As the crypto market experienced a quick recovery and NFT popularity is causing a booming market, the DeFi market is growing up to 18% this month. This DeFi market popularity reflects users’ understanding that smart contracts can replace the traditional loan system.
This is observed from the adoption revelation happening with the private investors. They now prefer to have their funds locked in a decentralized platform than in the traditional financial network. As such, there is an increased institutional adoption across various sectors. This is bringing DeFi to the next growth phase.
The smart contract functionality available on the Ethereum blockchain gave DeFi the required soft landing to build its ecosystem. This provides the Ethereum blockchain with an edge over other platforms. Looking into the potentials of DeFi, many blockchains now incorporate smart contract functionality. They are achieving this by leveraging layer-1 or layer-2 solutions.
Some of these networks are Avalanche, Binance Smart Chain, Polygon, Solana, and others. Not long ago, the Cardano network incorporated a smart contract in their Alonzo hard fork. Despite these networks experiencing organic growth, the gas fees on the Ethereum blockchain contribute to this. The London hard fork launch helps enhance scalability and causes gas fees reduction.
In the past weeks, the Ethereum network has experienced a big spike in its average transaction fee despite the fees not being as outrageous as during the May bull run. Between September 7 and September 27, the gas price increased by 16%.
It is widely known that the NFT congestion has contributed to the increase in the Ethereum gas fee. This has helped accelerated other networks’ adoption within the space. Ethereum is becoming more scalable due to the layer-2 solutions being deployed.
NFT popularity is growing, and it is contributing to the growth in the DeFi space. Dappradar revealed that this exponential growth experienced a huge increase in trading volume of about 704% increment in about six months before extending to 54X the former increment every year.
Alternate blockchains are now in competition with the Ethereum network in NFT sales. Meanwhile, the major sales happened on the Ethereum network at the beginning of the year.

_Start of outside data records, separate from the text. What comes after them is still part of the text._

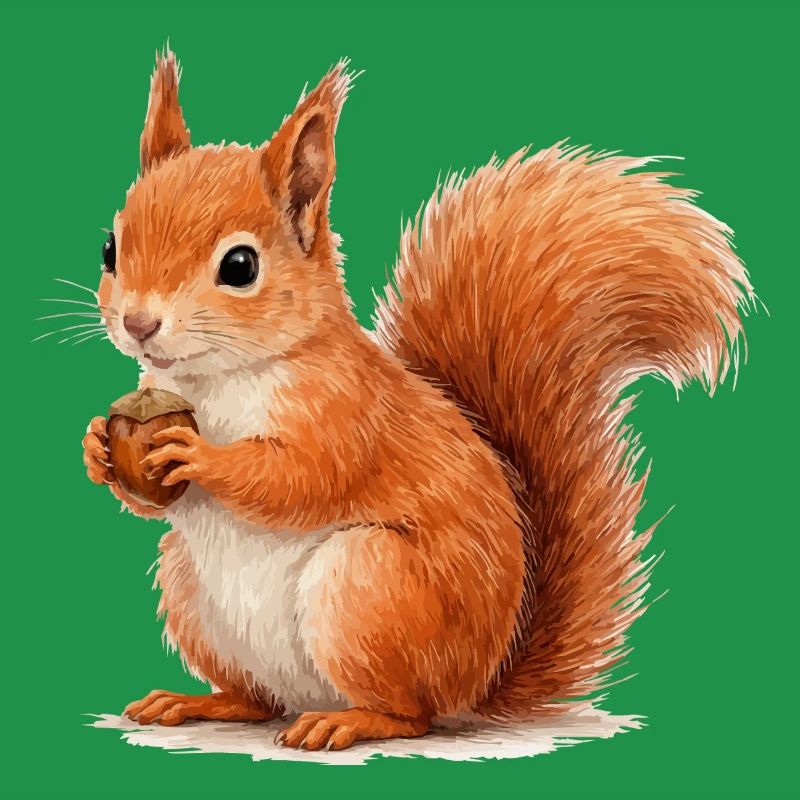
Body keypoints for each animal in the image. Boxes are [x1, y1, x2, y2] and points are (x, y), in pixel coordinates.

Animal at [81, 50, 753, 751]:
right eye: (110, 247)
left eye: (240, 266)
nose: (138, 324)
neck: (216, 379)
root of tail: (477, 686)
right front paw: (98, 447)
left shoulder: (347, 411)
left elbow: (301, 478)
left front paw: (199, 455)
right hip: (190, 590)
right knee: (257, 699)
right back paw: (199, 701)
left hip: (369, 587)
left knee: (412, 714)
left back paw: (348, 721)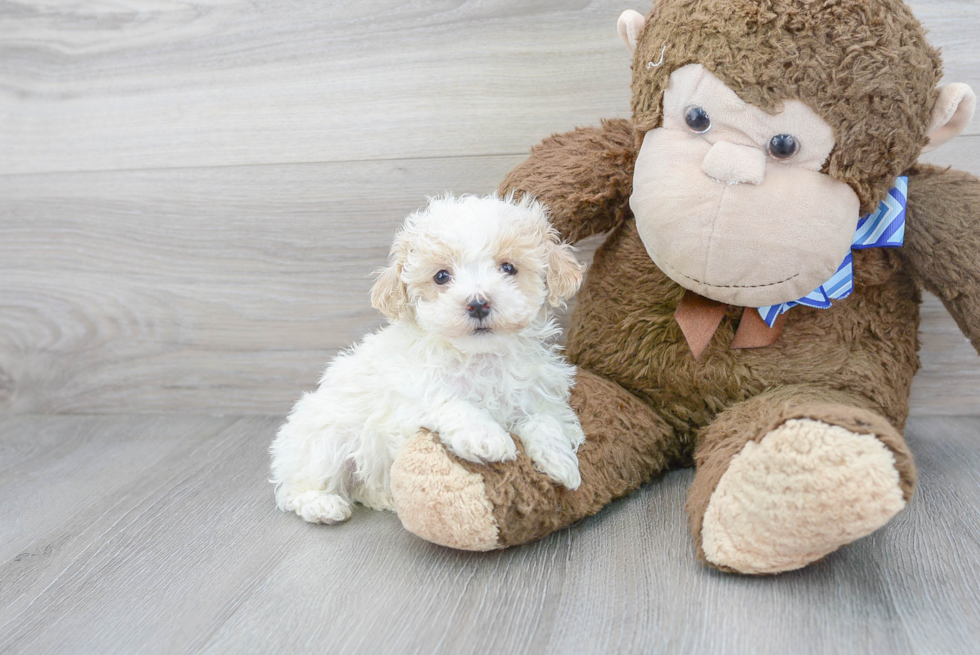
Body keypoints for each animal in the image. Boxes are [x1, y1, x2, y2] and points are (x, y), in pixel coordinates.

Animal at [268, 192, 584, 524]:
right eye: (441, 276)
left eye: (508, 268)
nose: (478, 303)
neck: (481, 358)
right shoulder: (408, 398)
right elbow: (449, 402)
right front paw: (486, 437)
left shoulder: (536, 393)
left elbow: (545, 420)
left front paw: (561, 461)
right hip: (324, 438)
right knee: (298, 486)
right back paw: (322, 504)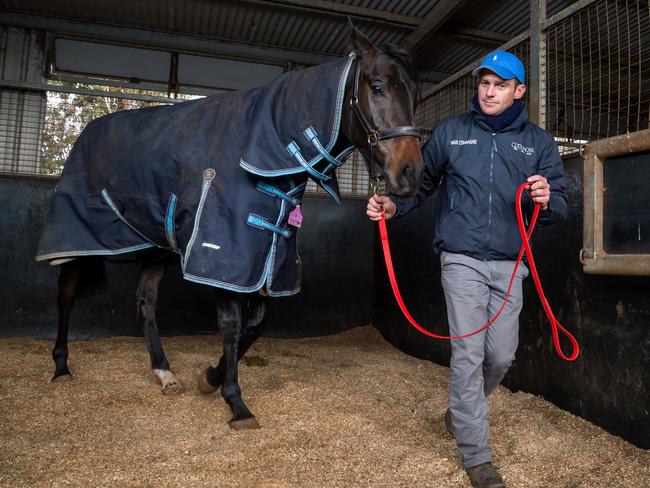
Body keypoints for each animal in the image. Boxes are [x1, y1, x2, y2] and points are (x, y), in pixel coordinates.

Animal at [35, 24, 422, 428]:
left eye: (416, 95)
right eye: (376, 86)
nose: (410, 173)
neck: (263, 148)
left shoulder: (265, 254)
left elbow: (257, 323)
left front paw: (210, 377)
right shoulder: (223, 257)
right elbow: (232, 325)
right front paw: (236, 403)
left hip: (156, 250)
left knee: (145, 303)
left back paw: (164, 373)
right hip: (77, 240)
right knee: (66, 296)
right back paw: (61, 368)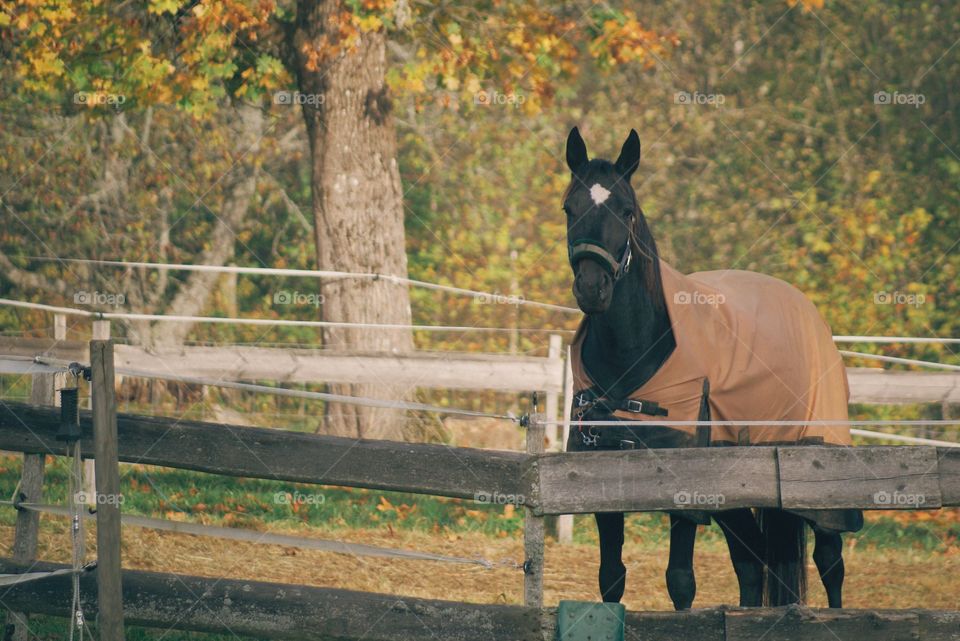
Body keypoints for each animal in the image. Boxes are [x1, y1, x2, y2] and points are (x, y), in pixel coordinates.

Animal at [564, 126, 864, 608]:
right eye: (569, 208)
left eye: (626, 211)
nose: (593, 288)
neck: (634, 352)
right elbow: (611, 577)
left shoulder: (685, 491)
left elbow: (680, 580)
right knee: (752, 565)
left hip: (819, 478)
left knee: (830, 563)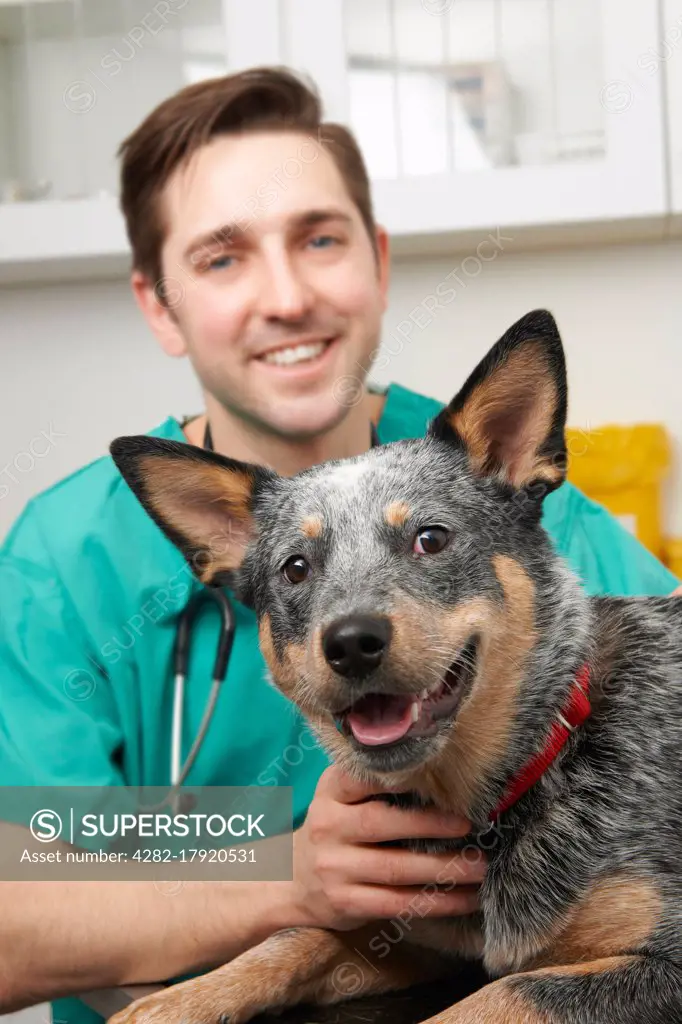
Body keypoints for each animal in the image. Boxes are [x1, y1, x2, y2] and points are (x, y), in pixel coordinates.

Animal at [107, 311, 679, 1024]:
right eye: (296, 568)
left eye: (430, 538)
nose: (351, 643)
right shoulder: (411, 937)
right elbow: (300, 936)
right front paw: (174, 1000)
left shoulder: (665, 962)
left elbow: (503, 991)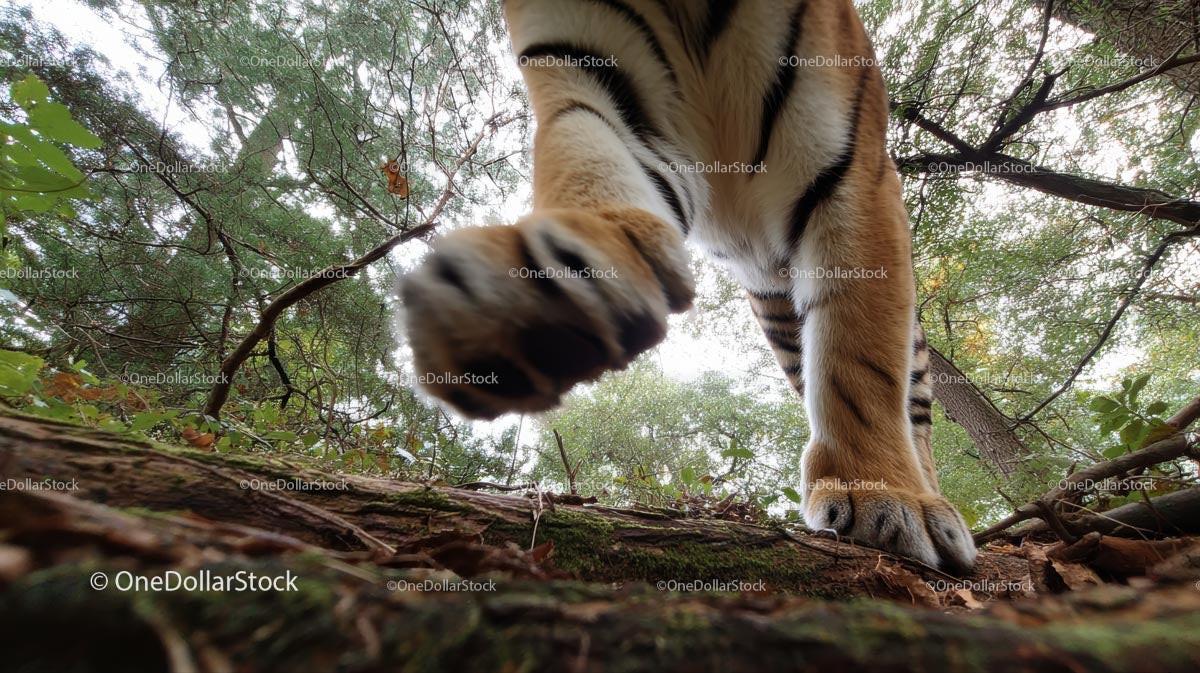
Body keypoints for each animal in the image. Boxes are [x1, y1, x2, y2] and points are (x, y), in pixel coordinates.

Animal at [399, 0, 978, 572]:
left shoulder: (852, 160)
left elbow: (860, 357)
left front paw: (888, 495)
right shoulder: (595, 75)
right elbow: (585, 157)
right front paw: (531, 300)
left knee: (914, 411)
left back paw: (932, 500)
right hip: (776, 310)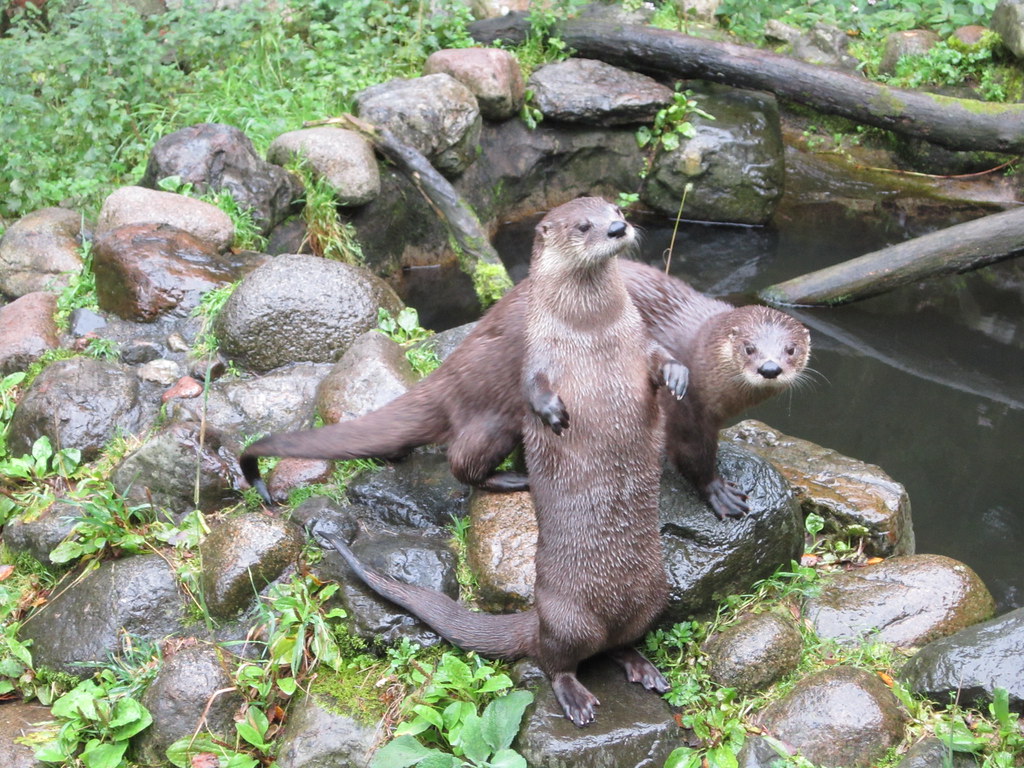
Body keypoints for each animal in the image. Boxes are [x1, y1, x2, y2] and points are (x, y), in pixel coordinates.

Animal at [240, 227, 809, 520]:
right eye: (749, 346)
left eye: (792, 348)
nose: (769, 367)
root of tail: (455, 370)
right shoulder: (688, 410)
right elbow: (691, 455)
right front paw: (719, 492)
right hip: (497, 415)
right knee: (460, 460)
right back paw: (512, 478)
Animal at [328, 198, 685, 726]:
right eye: (584, 225)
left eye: (613, 208)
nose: (618, 228)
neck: (592, 331)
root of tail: (536, 617)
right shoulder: (536, 353)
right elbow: (531, 385)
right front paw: (551, 412)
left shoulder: (641, 340)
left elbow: (661, 359)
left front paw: (679, 377)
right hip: (568, 619)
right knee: (557, 659)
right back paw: (576, 697)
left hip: (654, 596)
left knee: (617, 644)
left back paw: (644, 668)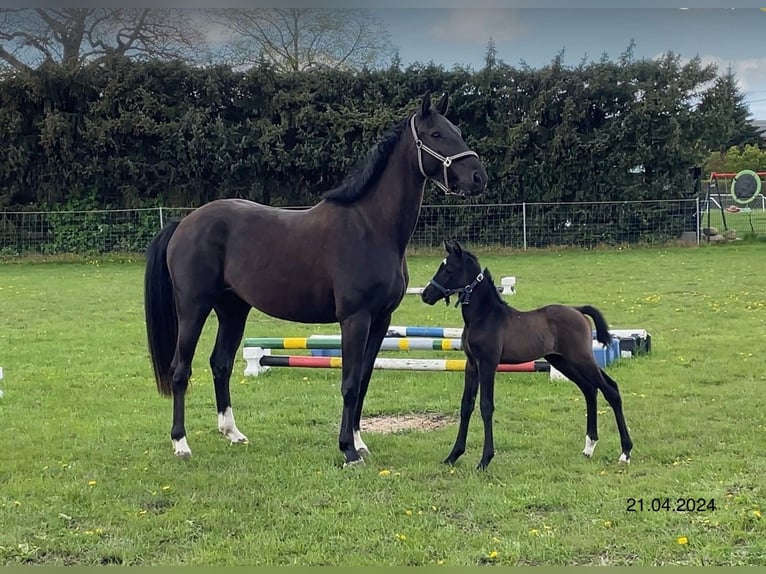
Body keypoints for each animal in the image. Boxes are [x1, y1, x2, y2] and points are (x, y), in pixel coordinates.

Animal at [424, 241, 632, 470]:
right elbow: (466, 405)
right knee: (589, 389)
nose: (425, 294)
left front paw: (485, 460)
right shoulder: (471, 364)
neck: (484, 316)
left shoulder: (488, 363)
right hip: (561, 361)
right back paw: (589, 447)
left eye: (448, 270)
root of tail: (578, 310)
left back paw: (625, 452)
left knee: (610, 390)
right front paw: (453, 456)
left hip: (580, 358)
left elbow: (486, 406)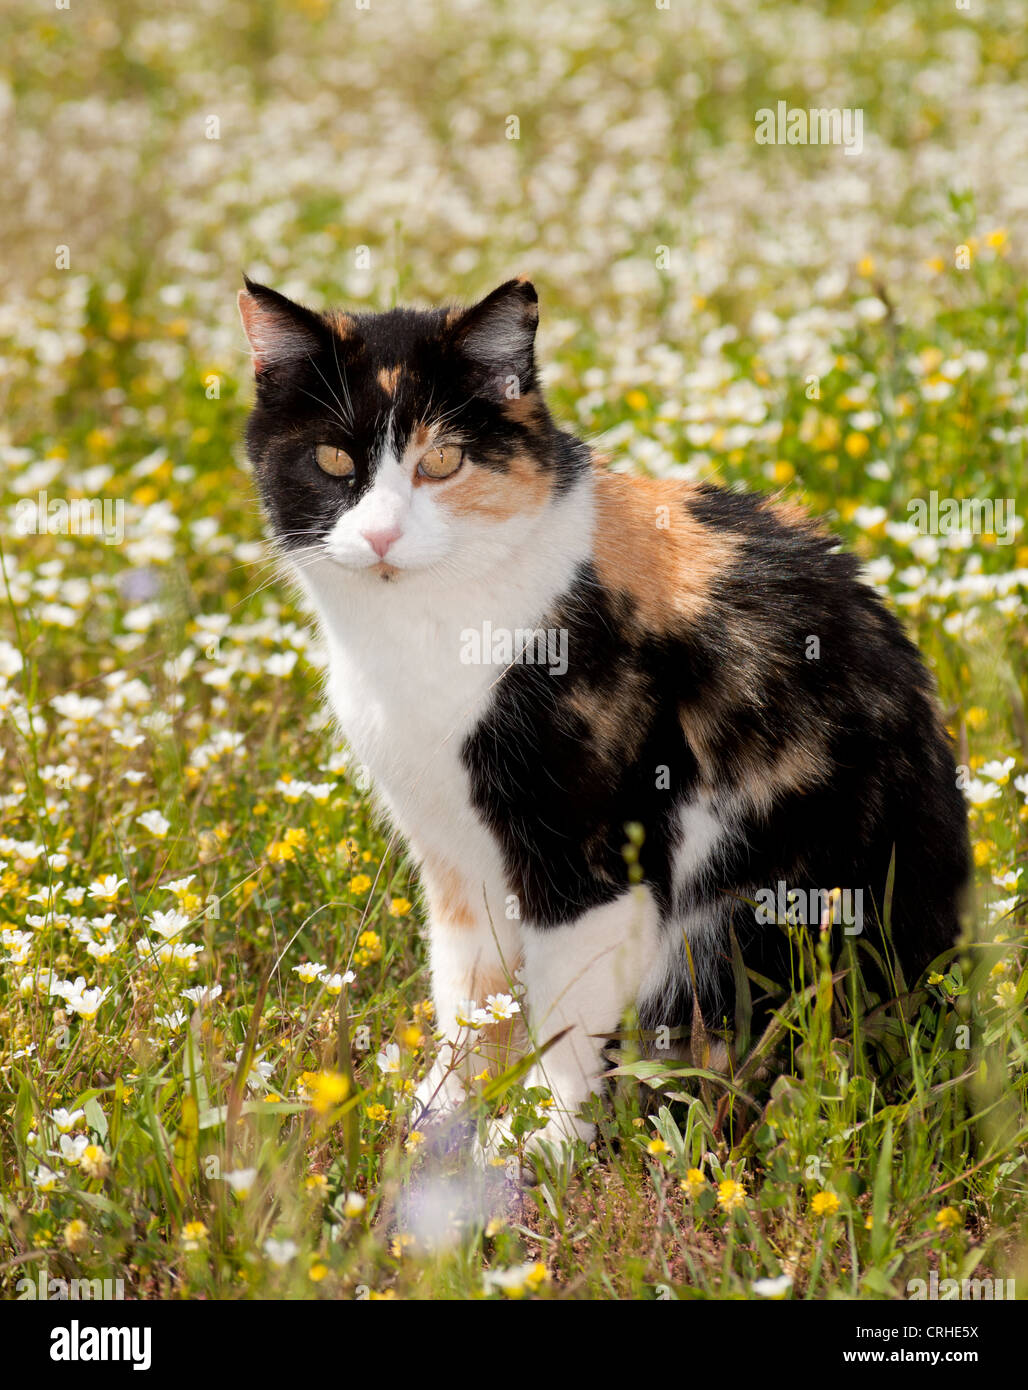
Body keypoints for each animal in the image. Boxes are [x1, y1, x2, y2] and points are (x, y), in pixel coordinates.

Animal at [240, 271, 972, 1150]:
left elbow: (565, 1022)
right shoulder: (453, 859)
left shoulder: (592, 860)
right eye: (331, 459)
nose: (381, 536)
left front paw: (533, 1147)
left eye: (442, 460)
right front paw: (437, 1122)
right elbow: (470, 999)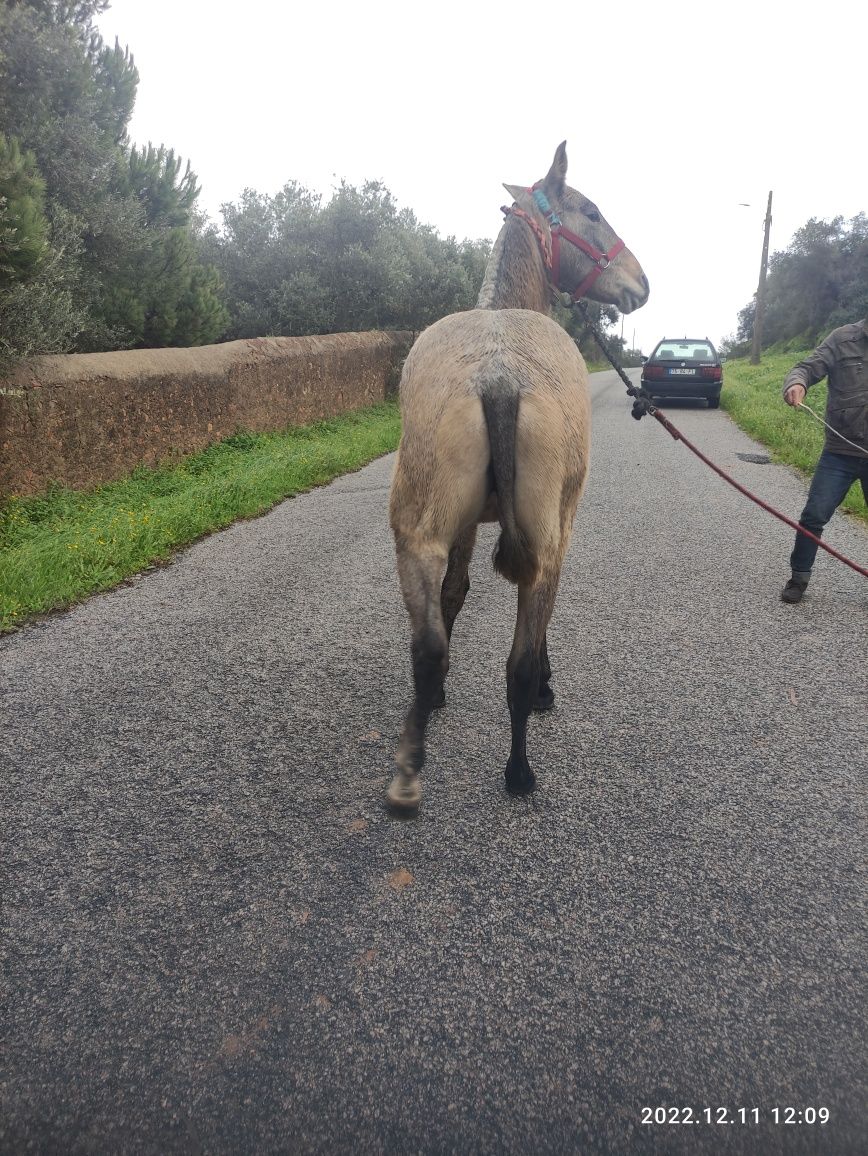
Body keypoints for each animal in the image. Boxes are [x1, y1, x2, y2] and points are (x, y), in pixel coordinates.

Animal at [386, 142, 647, 813]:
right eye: (591, 211)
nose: (641, 283)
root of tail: (498, 374)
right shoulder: (560, 529)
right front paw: (548, 687)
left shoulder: (465, 529)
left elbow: (454, 595)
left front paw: (443, 695)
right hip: (544, 538)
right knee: (519, 665)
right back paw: (519, 770)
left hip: (417, 534)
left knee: (426, 649)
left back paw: (411, 764)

But blockchains like Avalanche, Solana and Polygon now compete with the Ethereum blockchain. Recently, Solana network experienced its biggest NFT sales of Solana Monkey Business worth over $2,100,000.
Amidst all these developmental races, there are skeptics in the NFT space. They question its sustainability due to the rapid growth happening in the space. Meanwhile, NFTs have more values than being attached to JPEGs or images. NFTs can be adapted into different industries beyond digital assets like establishing ownership of collectibles or fractionalized assets.
The DeFi Ecosystem Setbacks
Despite the accelerated growth occurring in the DeFi ecosystem, different setbacks are impeding its expansion. This causes various exploits and hacks cases due to the misunderstanding existing in the space and the unethical activities of some individuals.
An instance is what happened with DeFi during the last days of September. Compound Finance announced a token distribution bug in its new development of Proposal 062 implementation. Due to this bug, users mistakenly received about seventy million dollars of COMP tokens.
Meanwhile, this places another COMP tokens worth $65 million at risk because the updated code won’t work until after three days, resulting from a time-lock. As a result, the bug made a sum of $162,000,000 become a giveaway, costing Compound Finance a huge sum. However, the protocol proposed to fix this during the early week of October.
Another case was Bittfinex experienced while trying to make a transaction on the Ethereum blockchain. A technical error made Bittfinex paid more than $23,000,000 as a transaction fee to send Tether (USDT) worth $100,000 to DiversiFi—a layer-2 subsidiary platform—on the Ethereum blockchain. Thanks to the goodwill of the miner that refunded the funds.
Despite the promise DeFi holds for the future of finance and the economy, these widely distributed setbacks such as bugs and hacks can make it detrimental for institutional adoption. As a result, retail investors are more at risk of financial loss because they do not have the sophisticated tools and institutional knowledge investors possess. Meanwhile, institutional investors are models for retail investors.
Priorities from Observation
Despite having the required sophistication and knowledge, institutions will not make the quantum leap into DeFi. Rather, they will observe the market, witness the market cap growing due to retail involvement and keep tapping into the economic opportunities DeFi presents.
This will lead to their entrance into the space and will push DeFi to the mainstream discussion groups. This visibility will increase retail familiarity, participation, and exploration. As much as there are instances of setbacks, they are only scratches on the surface. The DeFi market keeps evolving while revolutionizing the financial industry.
This independence and innovation DeFi protocols bring its users will further accelerate the growth of the space.